Hoe geef je een goede argumenten?
Goede argumenten voldoen aan twee eisen:
- Een goed argument is juist. Dat wil zeggen: het is waar wat je zegt.
- Een goed argument is daarnaast geldig: het gaat over het onderwerp van het meningsverschil en niet over iets anders.
Wat heb je nodig om een goede mening te geven?
Let dan op de volgende basisregels:
- Spreek in de ik-vorm.
- Benoem concreet de situatie of het werk waar je op reageert: val nooit de hele persoon aan als je kritiek hebt.
- Wees zo specifiek mogelijk en geef voorbeelden.
- Zeg direct en ronduit wat je bedoelt.
- Ga na of de ander snapt wat je bedoelt.
Welke argumenten zou je kunnen aanvoeren?
Argumenten die je daarvoor zou kunnen aanvoeren zijn bijvoorbeeld: ‘de stoelen zijn er erg prettig’ en ‘op elke stoel heb je goed zicht op het filmdoek’. Soms herken je argumenten aan signaalwoorden.
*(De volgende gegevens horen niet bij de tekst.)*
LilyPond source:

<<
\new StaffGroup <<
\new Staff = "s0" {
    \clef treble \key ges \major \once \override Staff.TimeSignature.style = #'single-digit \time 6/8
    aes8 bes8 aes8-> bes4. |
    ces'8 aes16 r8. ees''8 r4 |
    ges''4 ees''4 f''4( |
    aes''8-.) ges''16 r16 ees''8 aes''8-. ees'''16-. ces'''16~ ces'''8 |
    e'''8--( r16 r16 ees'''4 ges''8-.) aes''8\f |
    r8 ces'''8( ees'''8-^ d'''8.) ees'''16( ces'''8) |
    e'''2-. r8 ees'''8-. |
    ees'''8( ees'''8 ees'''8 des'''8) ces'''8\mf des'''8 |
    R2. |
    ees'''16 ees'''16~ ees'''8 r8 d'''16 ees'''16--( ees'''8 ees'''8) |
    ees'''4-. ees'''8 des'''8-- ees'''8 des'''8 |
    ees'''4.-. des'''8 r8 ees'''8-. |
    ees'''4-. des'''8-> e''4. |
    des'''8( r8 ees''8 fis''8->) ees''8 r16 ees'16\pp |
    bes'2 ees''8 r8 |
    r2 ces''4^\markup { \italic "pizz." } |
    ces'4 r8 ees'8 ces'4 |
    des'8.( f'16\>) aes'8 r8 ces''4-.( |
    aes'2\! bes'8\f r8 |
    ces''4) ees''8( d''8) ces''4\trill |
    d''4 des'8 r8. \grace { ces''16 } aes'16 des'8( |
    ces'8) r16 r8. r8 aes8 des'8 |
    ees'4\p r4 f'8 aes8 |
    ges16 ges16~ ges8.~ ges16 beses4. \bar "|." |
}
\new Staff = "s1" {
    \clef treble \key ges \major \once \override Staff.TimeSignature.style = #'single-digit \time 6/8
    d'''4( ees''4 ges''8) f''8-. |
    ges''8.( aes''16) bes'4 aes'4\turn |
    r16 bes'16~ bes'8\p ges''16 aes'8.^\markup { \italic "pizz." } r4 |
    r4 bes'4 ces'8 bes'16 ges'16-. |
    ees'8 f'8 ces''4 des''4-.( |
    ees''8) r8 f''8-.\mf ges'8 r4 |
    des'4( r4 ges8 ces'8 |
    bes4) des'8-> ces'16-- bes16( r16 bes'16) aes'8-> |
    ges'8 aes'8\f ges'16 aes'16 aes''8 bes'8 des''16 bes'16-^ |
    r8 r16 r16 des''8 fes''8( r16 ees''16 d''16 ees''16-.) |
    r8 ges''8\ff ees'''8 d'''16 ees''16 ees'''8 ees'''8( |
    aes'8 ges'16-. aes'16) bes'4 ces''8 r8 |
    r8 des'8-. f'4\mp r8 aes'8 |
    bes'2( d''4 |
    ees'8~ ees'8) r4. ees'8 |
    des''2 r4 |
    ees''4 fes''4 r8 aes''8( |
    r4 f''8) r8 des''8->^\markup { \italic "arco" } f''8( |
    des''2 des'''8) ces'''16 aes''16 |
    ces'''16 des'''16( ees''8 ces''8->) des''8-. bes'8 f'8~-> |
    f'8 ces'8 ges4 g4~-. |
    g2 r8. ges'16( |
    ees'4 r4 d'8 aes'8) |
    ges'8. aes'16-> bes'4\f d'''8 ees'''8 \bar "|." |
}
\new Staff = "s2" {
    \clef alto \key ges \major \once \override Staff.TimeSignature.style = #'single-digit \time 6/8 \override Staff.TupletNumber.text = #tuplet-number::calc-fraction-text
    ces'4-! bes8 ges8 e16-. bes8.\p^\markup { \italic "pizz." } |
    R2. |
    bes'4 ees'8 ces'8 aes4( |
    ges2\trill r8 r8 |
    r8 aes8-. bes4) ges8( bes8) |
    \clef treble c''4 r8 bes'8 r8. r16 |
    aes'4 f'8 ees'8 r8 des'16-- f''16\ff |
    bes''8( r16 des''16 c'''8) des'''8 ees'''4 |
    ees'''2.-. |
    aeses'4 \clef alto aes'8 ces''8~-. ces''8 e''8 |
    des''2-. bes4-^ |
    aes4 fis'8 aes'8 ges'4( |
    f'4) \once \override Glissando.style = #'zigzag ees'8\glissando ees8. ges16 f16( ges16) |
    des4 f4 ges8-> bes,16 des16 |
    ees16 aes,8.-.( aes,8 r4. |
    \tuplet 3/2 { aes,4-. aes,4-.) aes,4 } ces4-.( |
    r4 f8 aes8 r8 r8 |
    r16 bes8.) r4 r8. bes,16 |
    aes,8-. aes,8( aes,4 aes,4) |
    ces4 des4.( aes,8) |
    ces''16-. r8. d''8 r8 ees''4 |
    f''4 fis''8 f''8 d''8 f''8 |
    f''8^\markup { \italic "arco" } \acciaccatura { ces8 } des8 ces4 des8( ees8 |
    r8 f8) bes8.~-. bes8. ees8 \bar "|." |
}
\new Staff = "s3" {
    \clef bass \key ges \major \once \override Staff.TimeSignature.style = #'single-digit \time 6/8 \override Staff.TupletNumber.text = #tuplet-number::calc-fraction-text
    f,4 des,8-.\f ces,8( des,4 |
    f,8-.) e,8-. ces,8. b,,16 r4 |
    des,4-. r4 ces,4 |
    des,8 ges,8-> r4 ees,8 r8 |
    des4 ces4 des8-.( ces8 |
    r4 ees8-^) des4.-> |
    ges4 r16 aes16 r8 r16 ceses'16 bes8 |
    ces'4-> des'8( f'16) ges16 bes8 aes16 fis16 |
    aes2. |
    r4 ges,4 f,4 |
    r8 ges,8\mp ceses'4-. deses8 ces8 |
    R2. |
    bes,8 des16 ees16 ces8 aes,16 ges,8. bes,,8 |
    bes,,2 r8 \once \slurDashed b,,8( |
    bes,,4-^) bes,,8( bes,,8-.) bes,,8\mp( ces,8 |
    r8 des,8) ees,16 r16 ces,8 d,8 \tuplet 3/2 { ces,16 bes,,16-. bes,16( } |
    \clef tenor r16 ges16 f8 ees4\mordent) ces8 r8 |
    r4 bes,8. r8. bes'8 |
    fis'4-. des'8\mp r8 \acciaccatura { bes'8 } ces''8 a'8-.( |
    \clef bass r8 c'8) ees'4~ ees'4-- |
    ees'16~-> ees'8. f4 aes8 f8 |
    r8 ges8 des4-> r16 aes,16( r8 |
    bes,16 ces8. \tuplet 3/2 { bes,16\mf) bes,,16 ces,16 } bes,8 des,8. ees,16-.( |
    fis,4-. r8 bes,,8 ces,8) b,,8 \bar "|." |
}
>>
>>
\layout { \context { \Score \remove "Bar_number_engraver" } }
Woorden als want, omdat, en immers geven aan dat er een argument volgt.
Wat is een feitelijk argument?
Argumenten zijn feitelijk (objectief) of niet- feitelijk (subjectief). – Een feitelijk argument is waar of onwaar en hoeft niet onderbouwd te worden. Voorbeeld. Ik ga morgen naar de film kijken in Luxor, want die bioscoop is bij mij om de hoek.
Is een argument zwak of onwaar?
Een argument dat laat zien dat een argument zwak of onwaar is noemen we een weerlegging. Voorbeeld: Het is fijn dat de aarde opwarmt, want dan kunnen we in ons eigen land lekker veel zonnen (argument voor). Maar de kans dat je huidkanker krijgt,, wordt daardoor wel een stuk groter (argument tegen).
Hoe herken je argumenten aan Signaalwoorden?
Soms herken je argumenten aan signaalwoorden. Woorden als want, omdat, en immers geven aan dat er een argument volgt. Een argument dat laat zien dat een argument zwak of onwaar is noemen we een weerlegging. Voorbeeld: Het is fijn dat de aarde opwarmt, want dan kunnen we in ons eigen land lekker veel zonnen (argument voor).